I believe they are asking if, after extracting all the pieces (it's shipped as a self-extracting archive), does it do the things it needs to do to comply with GPL/AGPL? Like supplying the source code, or how to get the source code.
Installation essentially - the linked website doesn't link to licensing info for third-party dependencies. I was wondering if the licensing info (and source code of this product) were included in the installation bundle or available from the running product - since this is a requirement of the GPL license used in some of the dependencies.

The Windows app is an unsigned executable - not planning on running it myself.

While there hasn't been any actual deep dive into this on my part yet, as the App does all its bit on the user's machine, the code itself also does live on the user machine post-installation. There has been no additional effort made to obfuscate the code that powers the App.

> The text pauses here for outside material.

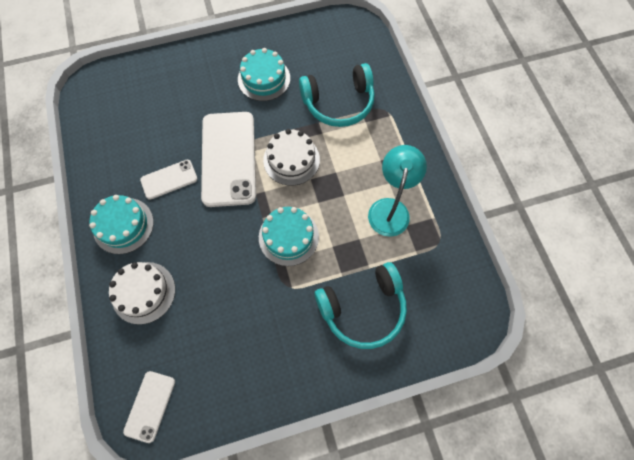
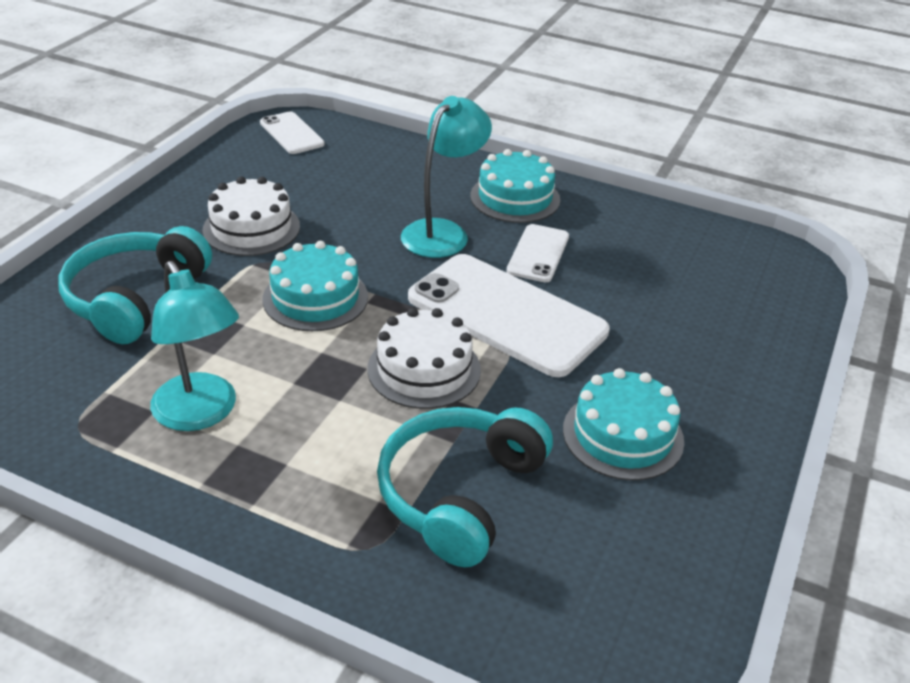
camera: 130 degrees right, 30 degrees down
(143, 292) = (410, 176): white cake -> white cake (251, 228)
(187, 231) = (443, 232): none -> turquoise lamp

What could possibly be missing at the moment is a written instruction that documents where to locate the code base on the user's machine post-installation

I know right? You can build such a system yourself quite trivially by getting an FTP account, mounting it locally with curlftpfs, and then using SVN or CVS on the mounted filesystem.
Is this sarcasm? this sounds like the dropbox detractors from when they launched. sure you can do all that but a ton of people want packaged up and easy workflows.

it's not will it sell it's how many will it sell

pandoc doesn't ingest PDFs, it can only output them.

Getting PDFs into the pandoc intermediate representation would probably work on such a small subset of PDFs, pandoc does not even bother trying.